Lady Tatsuta, the Japanese goddess of the Autumn, has gone to sleep. Today is the winter solstice: her bedtime.
Ochre, siena and umber are the colours of the leaves; those that are still attached to the branches. Such lovely words for these colours. I favour this earthy palette most, though soon and already its drabness signals change, deep rest, a hiatus from lively colour.
The unseasonably warm weather has made for a long fall, but Lady Tatsuta is sinking ever earthward bound, her eyes now, childlike, resistant, flickering shut. Darkness is upon us, even while we’re entering the light here at solstice. Winter, such as it is, pulls her down. She must sleep.
Nature offers us a seed of light now. We, though, in our animal natures, are drawn to a certain hibernation. I thought about Advent peaking as the light of the world arrives in the dark at the very season when kindling and light is most needed. The seed we receive now grows with slow attention into a quickening, but that is a story for another time. There are depths yet to be plumbed for us in the Northern hemisphere.
As the cold grows and the darkness thickens, the perfume of the mulch begins to rise in the wild, unkempt, precious spaces, a sharp, bitter and unfailingly pleasing seasonal incense.

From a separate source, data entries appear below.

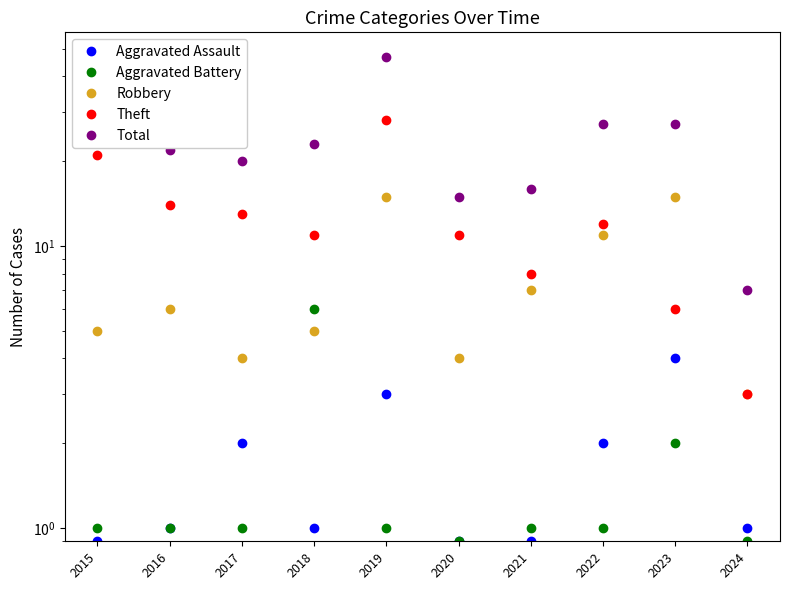

List the series in order of their peak value, highest first.

Total, Theft, Robbery, Aggravated Battery, Aggravated Assault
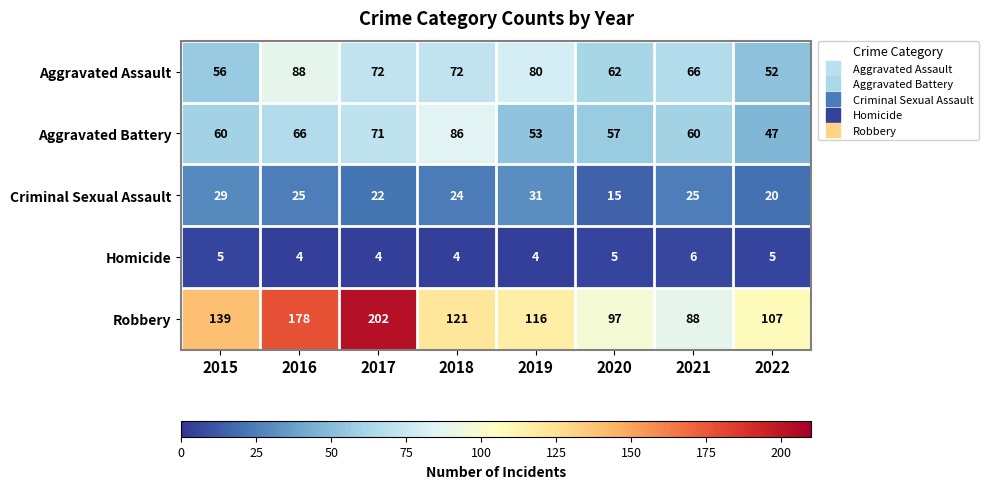

How many categories are shown in the chart?

8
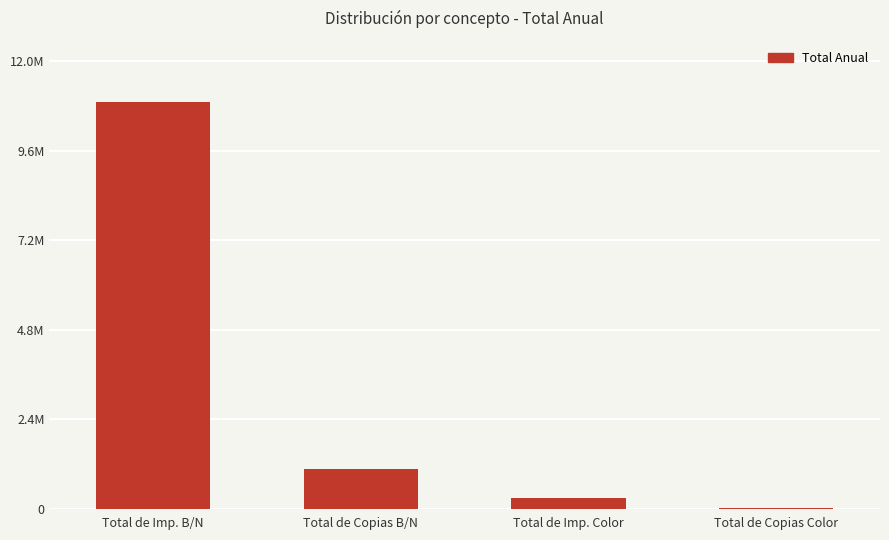

The chart shows a value of 10901734.6 at Total de Imp. B/N. True or false?

True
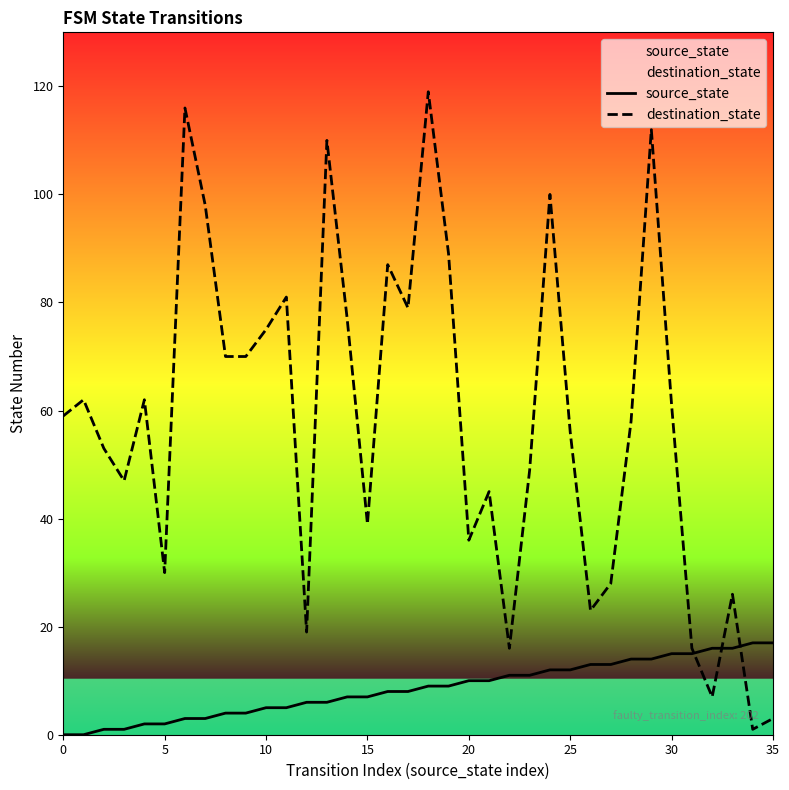

What is the sum of the source_state values at 33 and 10?

21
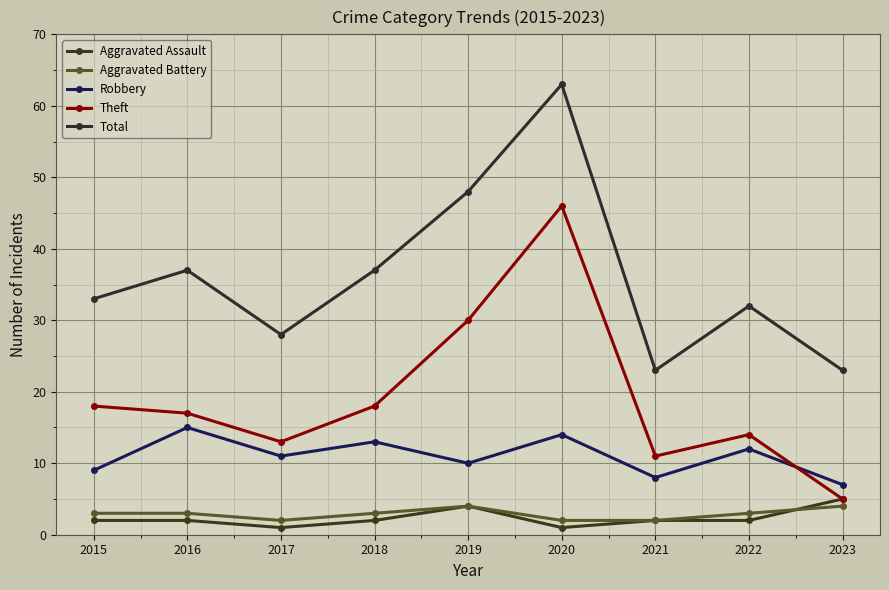

What is the difference between the Aggravated Assault values at 2020 and 2019?

3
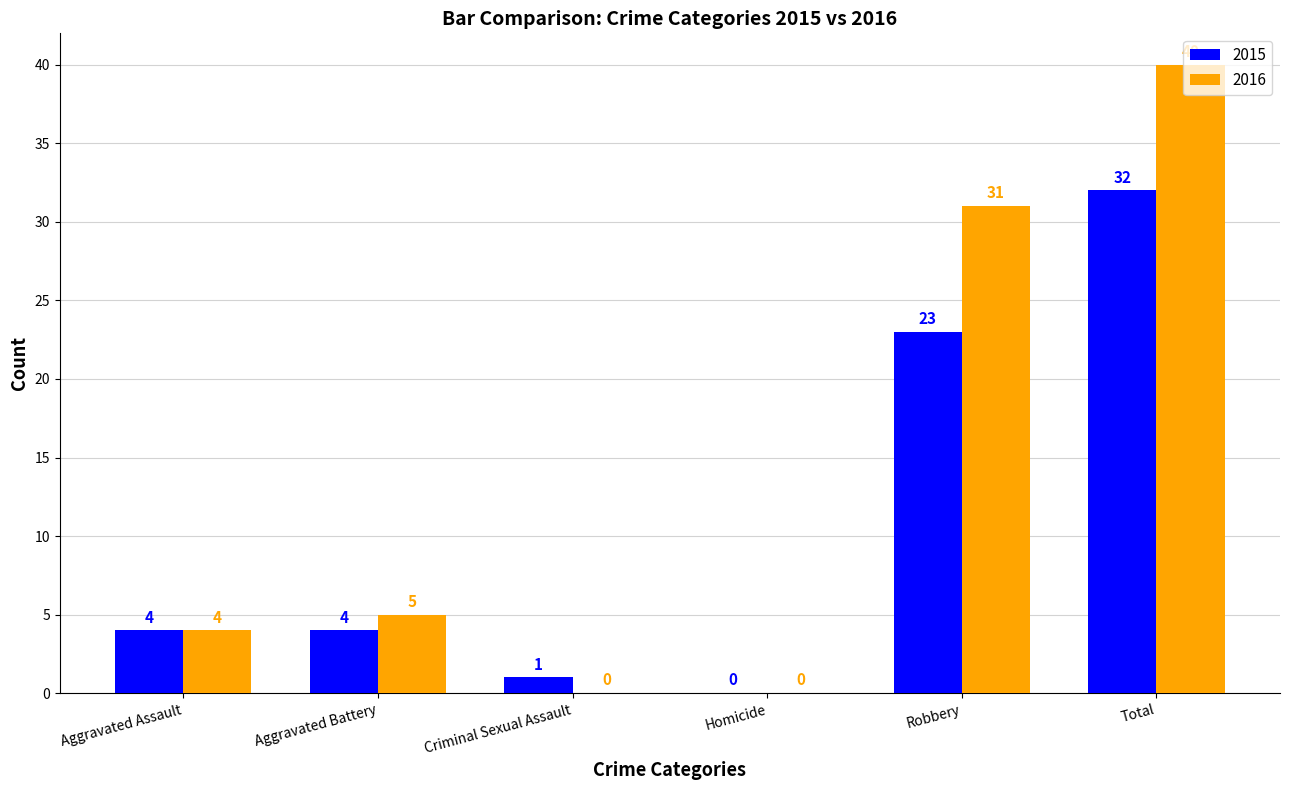

True or false: 2016 has a value of 20 at Robbery.

False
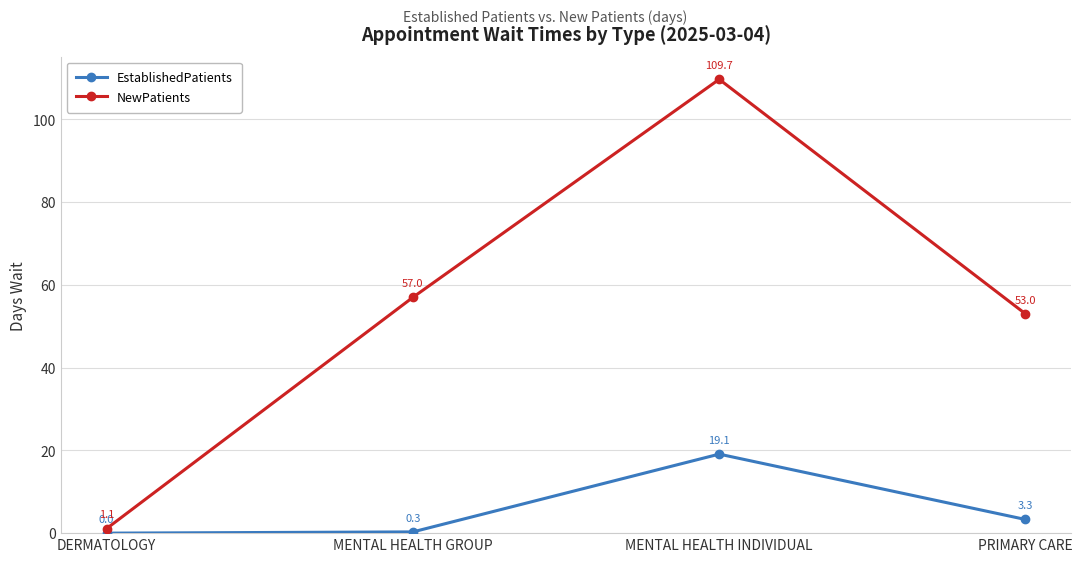

What is the total value across all series at PRIMARY CARE?

56.3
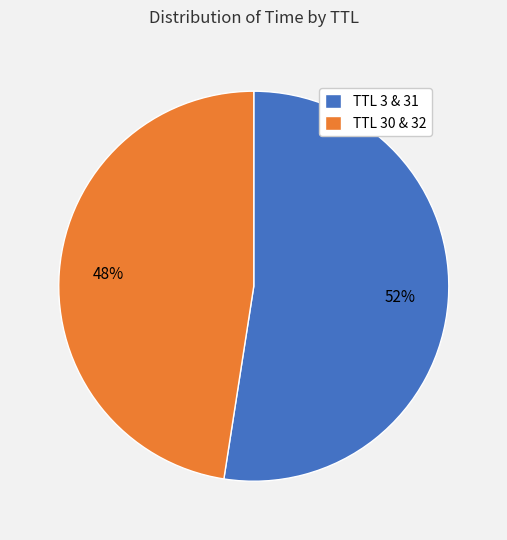

Is it true that TTL 3 & 31 is 42% of the pie?

False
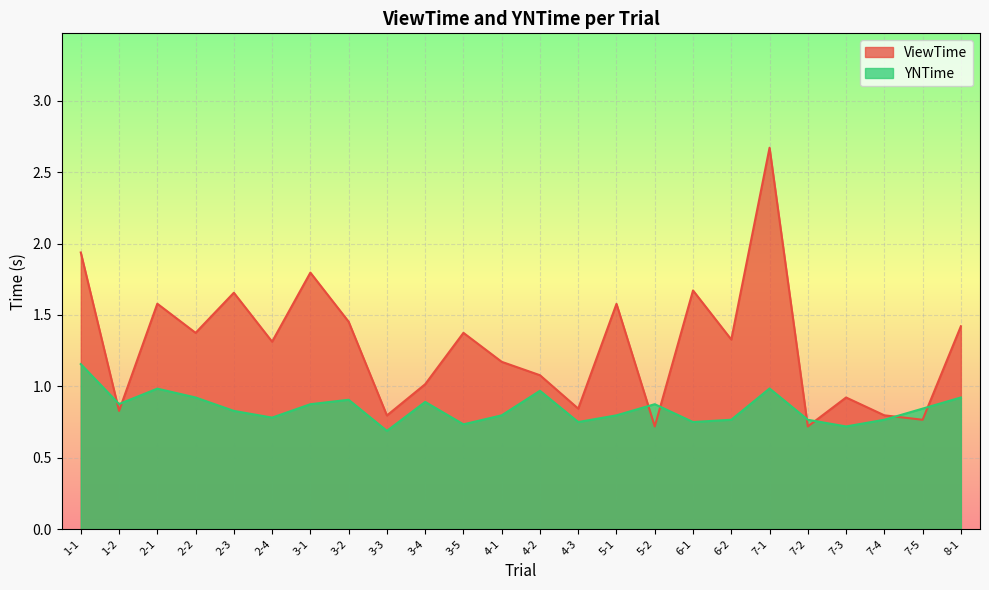

How many interior local peaks does the YNTime series have?

6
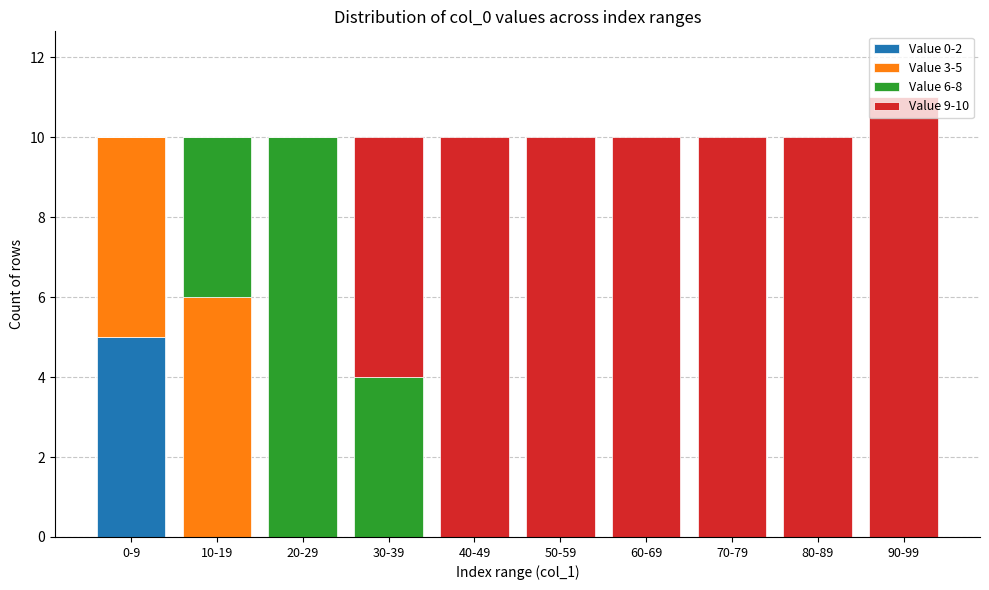

Is it true that Value 0-2 equals 0 at 30-39?

True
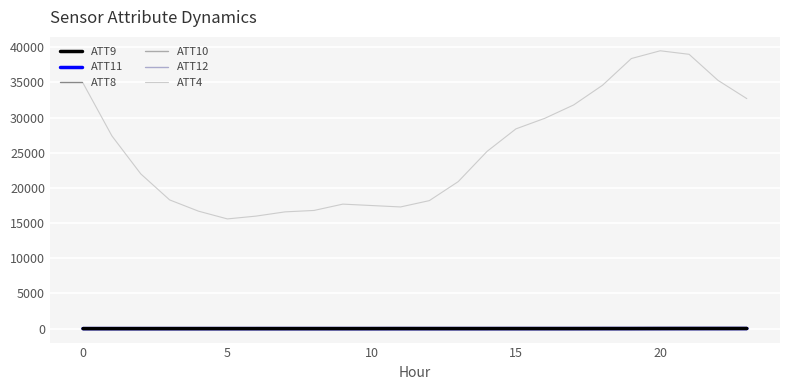

How many distinct data groups are displayed?

6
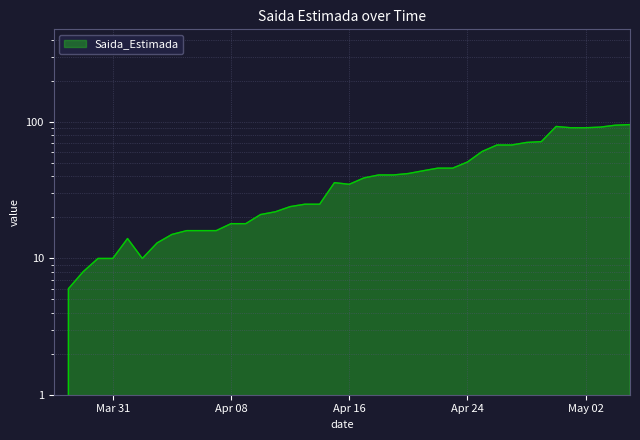

The value at 2020-04-17 is 62. True or false?

False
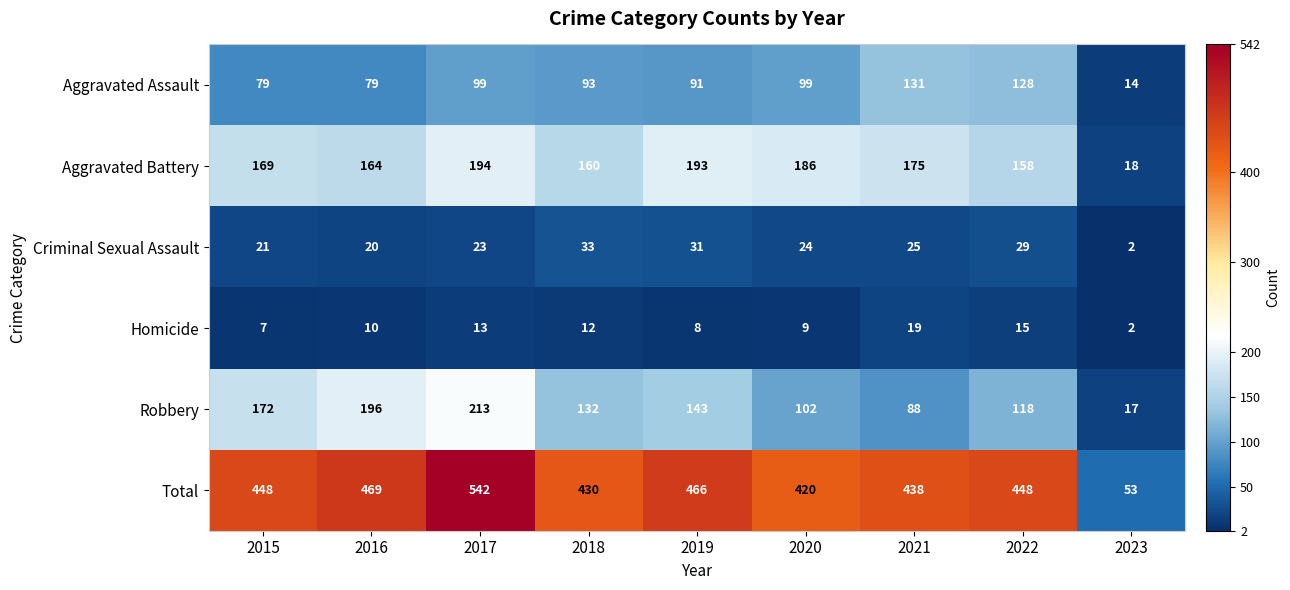

What is the difference between the Homicide values at 2017 and 2023?

11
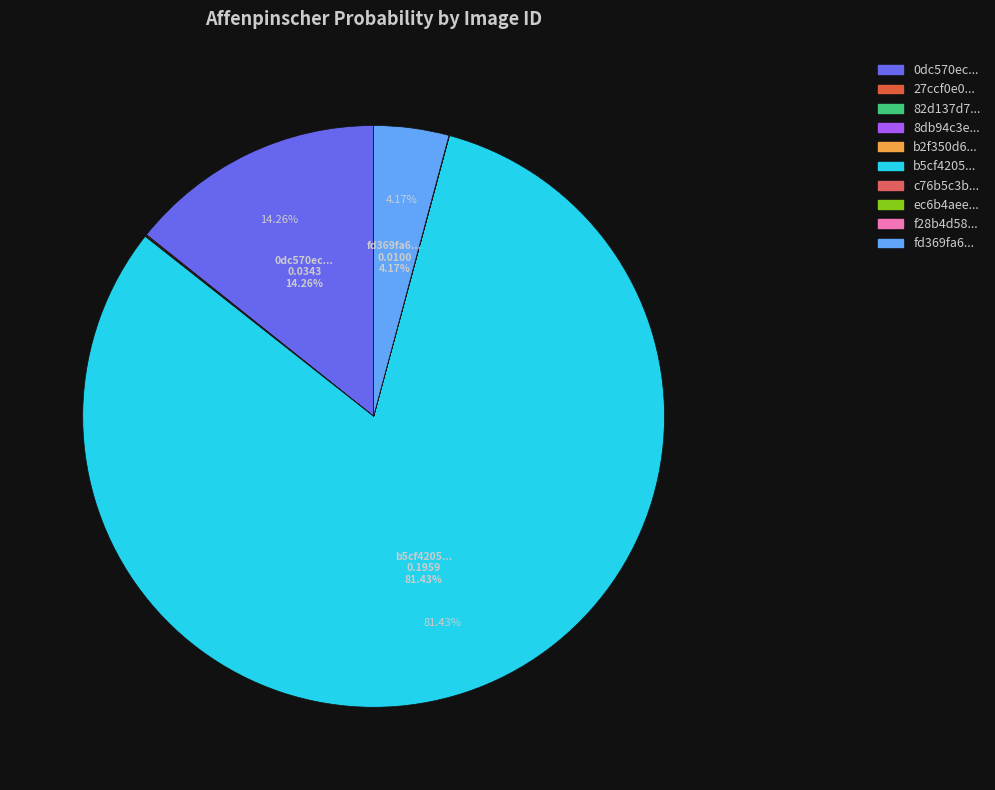

Which slice is the largest?

b5cf42054fc30582086ffd39f4c2c021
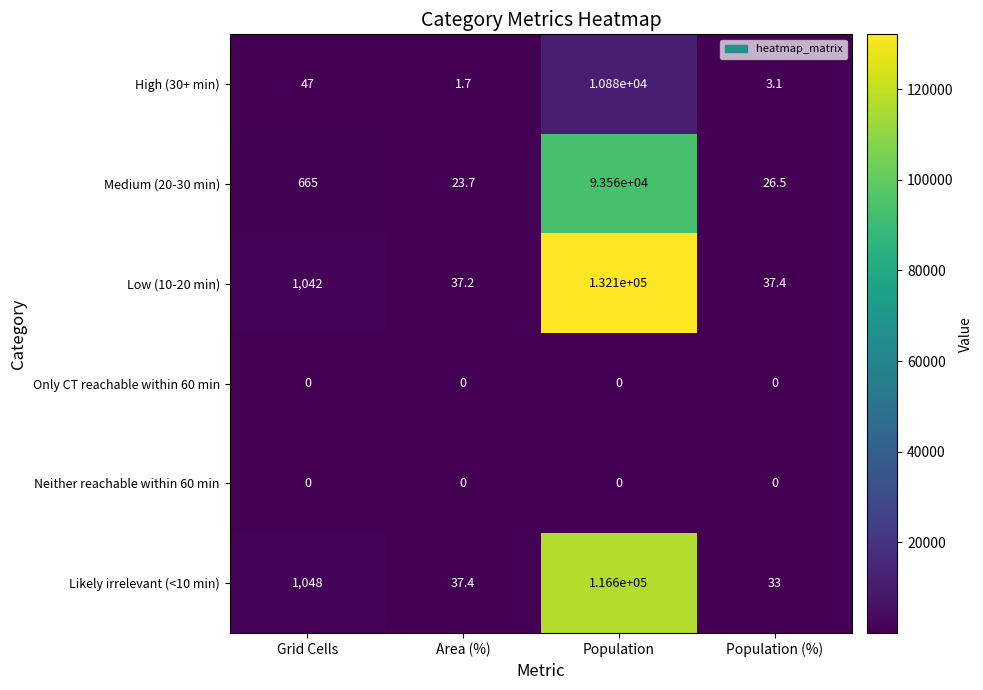

Which category has the highest value in the High (30+ min) series?

Population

The bamboo remains profuse, wildly abundant, quite unfazed by the turn of the sun. I noticed an enormous clump stream- side on a walk: oh, noble weed of ten thousand good uses.
The green curtain formed a backdrop to the remaining persimmons, natural Christmas lighting, perched on their skeletal frames. An imperceptible twitch made me look twice at one fruit. All at once I realised that was no fruit! It was a kingfisher, its wings tucked tightly in, its orange breast fluffed out, enjoying a brief moment of very amusing camouflage. The longer I stood, the more it began to fidget until it burst into a blaze of flight and disappeared down into the thickets. I heard it giggle.
I thought indeed, there is laughter at the heart of things. This bright orange insight arrived on rather a downhearted and exhausted afternoon as I, like Lady Tatsuta, flicker toward the year end rest.